Agentic artificial intelligence (AI) can be found at retailers for a range of use cases, from agentic AI for customer service to platform-level agentic commerce experiences for shoppers — and Walmart is no exception. It is actively working to deploy AI solutions that provide agents empowered to automate and carry out tasks on behalf of its workers, as well as its customers.
The Bentonville, Arkansas-based company is exploring agentic applications on multiple fronts. As it looks ahead, its chief technology officer has a few ideas about what Walmart will need to do to leverage agentic AI successfully. To realize those aspirations, Walmart is prioritizing specific needs while powering the new tools with its own data.
Walmart is No. 2 in the Top 2000. The database is Digital Commerce 360’s ranking of North America’s online retailers by annual web sales. The retailer is also No. 9 in the Global Online Marketplaces Database. That database contains Digital Commerce 360’s ranking of top online marketplaces by third-party gross merchandise value (GMV). Digital Commerce 360 projects Walmart’s online sales will reach $153.88 billion in 2025.

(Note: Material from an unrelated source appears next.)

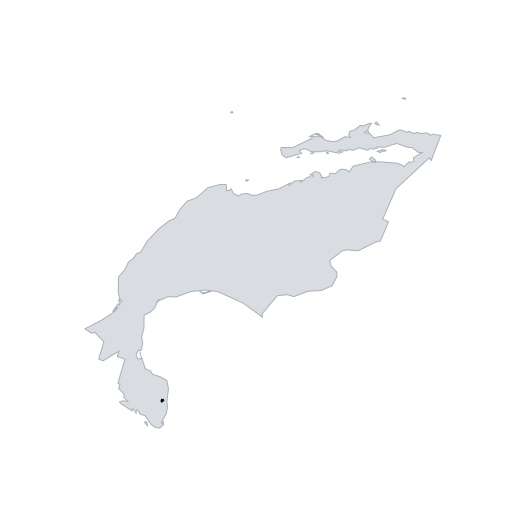 Dzoncauich, Yucatán, Mexico (highlighted), rotated 106°
{"feature_id": "50627088B45441994431912", "entity_name": "Dzoncauich", "entity_type": "district", "adm_level": 2, "iso_a3": "MEX", "parent_name": "Mexico", "parent_adm1": "Yucatán", "projection": "orthographic", "projection_center": [-88.865, 21.095], "detail": "fine", "context": "in_parent", "style": "filled", "palette": "ink", "viewbox_px": 512, "rotation_deg": 106, "n_neighbors": 0, "source": "geoboundaries", "source_scale": "gbopen_adm2", "svg_char_len": 4397}
<svg xmlns="http://www.w3.org/2000/svg" viewBox="0 0 512 512"><g transform="rotate(106 256 256)"><path d="M89.2,111.6L115.9,113.9L114.0,116.6L152.9,140.0L185.6,144.4L186.7,138.0L207.3,140.6L210.1,145.5L222.9,159.4L225.0,170.1L227.1,174.4L240.0,183.9L244.9,181.2L249.2,173.9L253.6,172.5L263.6,174.7L271.2,183.9L275.7,196.5L284.6,208.4L284.6,215.5L288.3,224.6L310.0,234.2L313.0,233.0L304.8,255.3L300.8,282.3L301.5,288.2L307.1,296.4L305.6,300.6L306.1,296.3L301.6,289.4L302.8,295.6L308.1,308.8L317.4,321.5L319.3,329.2L325.9,337.3L324.0,337.0L327.9,339.1L326.7,337.9L334.0,339.2L339.1,342.1L343.6,347.3L356.1,343.9L365.3,343.6L371.4,340.7L377.8,340.3L379.1,341.4L378.6,343.0L383.8,344.1L387.4,341.7L386.5,337.7L384.8,338.7L385.2,337.9L394.9,331.3L395.5,325.8L398.3,322.7L398.5,313.9L400.3,307.4L407.6,303.6L420.3,301.6L425.8,299.3L432.0,298.8L442.2,301.0L443.1,299.6L440.4,299.5L443.8,298.5L448.0,301.3L448.7,305.2L446.7,310.5L440.1,318.6L439.9,324.0L436.5,327.3L437.1,328.5L440.1,328.0L436.9,331.4L437.0,332.8L439.1,332.3L435.0,345.8L434.0,347.0L431.8,344.0L431.3,338.9L428.3,344.2L425.2,344.6L421.3,351.5L416.8,351.4L416.4,353.7L391.2,353.5L391.0,361.6L385.3,361.5L398.9,374.2L398.4,378.8L380.5,378.5L373.8,389.9L375.6,392.8L373.2,400.4L360.5,387.1L350.2,378.0L344.0,374.5L343.2,375.3L349.1,378.5L340.0,375.5L340.7,373.5L338.2,374.2L336.8,372.3L335.0,374.3L338.1,375.4L333.4,375.7L328.8,378.4L314.1,382.4L305.0,378.2L297.2,377.0L292.0,373.2L286.9,371.5L283.7,367.9L271.2,364.4L255.9,356.4L246.1,349.1L242.2,344.3L231.8,341.9L222.2,337.2L216.5,329.3L203.6,321.1L197.4,310.7L195.6,304.5L201.2,302.3L200.5,299.7L198.2,298.7L202.2,294.6L203.2,289.3L200.5,287.1L198.2,281.5L198.8,276.6L197.4,272.1L190.6,263.0L185.1,252.4L175.8,242.7L178.5,244.6L179.0,242.8L173.8,240.3L170.6,233.1L173.4,233.7L166.1,228.2L165.3,225.8L162.2,226.2L161.9,225.2L164.5,222.8L160.4,224.4L158.4,222.1L158.6,217.7L161.9,214.2L162.8,215.1L161.5,210.8L159.4,207.9L156.1,207.6L154.7,201.9L150.9,200.2L148.9,197.5L148.1,192.6L149.6,189.7L142.8,187.3L133.4,170.5L133.4,166.9L131.9,165.5L127.9,145.9L128.4,140.2L129.6,138.5L123.6,135.1L122.8,131.9L120.9,130.5L118.3,131.8L110.8,124.8L111.6,128.7L108.9,135.3L109.7,141.2L109.0,151.9L116.1,162.6L117.7,169.3L119.1,169.3L119.4,171.3L120.7,171.7L121.2,176.0L123.5,177.6L123.5,186.4L127.4,191.4L128.2,196.4L130.1,198.3L130.7,204.3L132.4,205.9L132.1,201.5L134.3,204.4L135.4,218.0L137.9,222.2L140.6,232.2L139.4,236.1L139.7,239.8L142.8,243.7L144.6,240.4L153.2,254.2L151.6,258.7L147.1,261.6L144.7,261.6L141.8,250.8L127.7,234.9L126.3,234.8L123.7,230.1L123.5,227.1L125.5,220.9L125.1,214.6L123.4,209.9L116.8,203.5L116.1,198.0L114.3,200.0L110.3,200.4L108.1,196.4L101.8,191.7L101.3,188.5L97.0,183.2L96.8,181.6L102.0,183.4L105.4,182.7L105.1,184.1L107.5,185.9L107.2,182.3L106.0,181.9L109.9,175.4L102.5,160.5L95.5,153.4L94.7,150.2L95.7,145.4L94.1,143.5L94.7,137.9L92.6,135.1L93.0,131.8L90.7,126.0L90.7,123.6L92.2,122.1L90.2,119.6L89.2,111.6ZM132.9,170.6L131.4,173.8L128.9,172.3L130.9,167.4L132.6,167.2L132.9,170.6ZM122.0,168.2L118.9,164.0L118.6,160.1L120.3,161.6L120.4,163.8L122.2,164.6L122.0,168.2ZM446.6,317.5L445.5,316.4L446.1,314.8L449.0,313.5L446.6,317.5ZM123.2,234.3L120.9,230.4L123.7,223.6L122.2,229.8L123.2,234.3ZM95.9,178.2L94.0,177.3L96.1,173.8L96.5,176.8L95.9,178.2ZM64.2,159.3L63.0,156.6L63.7,155.6L64.3,155.8L64.2,159.3ZM125.6,234.8L126.9,237.8L123.7,234.6L125.6,234.8ZM186.7,285.7L186.2,286.8L185.3,286.3L185.1,284.2L186.7,285.7ZM142.1,229.9L142.4,232.1L140.9,229.1L142.1,229.9ZM137.3,214.6L138.2,215.7L136.3,217.4L137.3,214.6ZM125.4,319.6L124.6,319.8L123.6,318.8L124.7,317.7L125.4,319.6ZM382.2,340.4L380.0,340.9L383.8,339.7L382.2,340.4ZM150.0,243.5L149.0,243.1L149.2,241.1L150.0,243.5Z" fill="#d9dde1" stroke="#a8b0b8" stroke-width="1"/><path d="M422.1,306.5L421.9,306.5L421.9,306.3L421.9,306.2L421.7,306.1L421.3,306.1L421.2,306.1L421.2,305.9L420.9,305.9L420.8,305.7L420.7,305.7L420.6,305.4L420.5,305.5L420.4,305.5L420.5,305.5L420.4,305.5L420.2,305.5L420.1,305.4L420.0,305.5L419.9,305.7L419.7,305.7L419.7,305.8L419.8,305.9L419.8,306.0L420.0,306.1L420.1,306.3L420.1,306.5L420.3,306.5L420.5,306.5L420.6,306.8L420.4,306.8L420.3,306.7L420.2,306.7L419.9,306.7L419.9,306.8L419.9,307.0L420.0,307.1L420.3,307.1L420.5,307.1L420.8,307.1L421.1,307.1L421.3,307.1L421.3,306.9L421.5,306.9L421.8,306.8L422.0,306.8L422.1,306.7L422.1,306.5Z" fill="#0f172a" stroke="#020617" stroke-width="1.5"/></g></svg>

How Walmart is using agentic AI
So far, Walmart’s agentic AI efforts have focused on areas including internally facing tools, as well as customer support. The company’s approach has been surgical, wrote Hari Vasudev, the chief technology officer at Walmart. He laid out how the retailer’s agentic strategy is taking shape in a May 29 blog post.
“Extensive early testing proved that, for us, agents work best when deployed for highly specific tasks, to produce outputs that can then be stitched together to orchestrate and solve complex workflows,” Vasudev explained. “As a result, we are hyper-focused on solving for specific use cases tailored to the unique needs of our business, versus providers that are likely building for multiple potential use cases.”
Agentic AI for Walmart employees
Vasudev described some of the outcomes that Walmart is working to achieve with its agentic rollout.
“From merchant tools that automate a range of time-intensive tasks, particularly entry and analysis, to Trend-to-Product, which shortens the traditional production timeline for Walmart fashion by as much as 18 weeks, we are exploring agentic systems to further optimize activities across our ecosystem such as associate tasks in our stores, customer shopping journeys online and merchandize planning in our home office,” he assessed.
Customer support tasks
Meanwhile, Vasudev sees these new solutions as natural extensions of some chatbot and generative AI solutions that Walmart already has in place.
“In our Customer Support Assistant, agents are already routing, resolving and, increasingly, acting autonomously to automate the mundane and free associates to focus on more complex tasks,” Vasudev wrote. “Our GenAI-powered shopping assistant uses multi-agent orchestration, fallback handling and evolving voice/camera capabilities to support customers from discovery to purchase.”
What agentic commerce solutions need to get right
In addition, Walmart is working on personal shopping agents for finding products and executing purchases on behalf of human shoppers. In preparing the infrastructure necessary, Vasudev sees two key requisites for creating a desirable experience.
First, he believes customers should be able to adequately train the agents they use. In doing so, he thinks they should create feedback loops that help to shape the agents’ logic and capabilities.
“This involves providing specific query parameters — think budgetary limits, brand preferences, sizes, colors and even preferred store locations,” he explained. “Crucially, providing feedback to the agent over time will allow it to learn and adapt to individual needs.”
Moreover, he stressed the need for effective communication between shopper-facing agents and those that operate internally. The goal, he argued, should be to enable internal agents to validate what a shopper’s agent is trying to do. Then, they should be able to facilitate the desired outcome.
“We’re carefully evaluating which actions are best suited for autonomous agent execution and where human oversight and approval remain essential,” Vasudev stated. He described agentic AI as a field where Walmart is “invested in building the right foundation today” so that it can be where it needs to be to be in the future.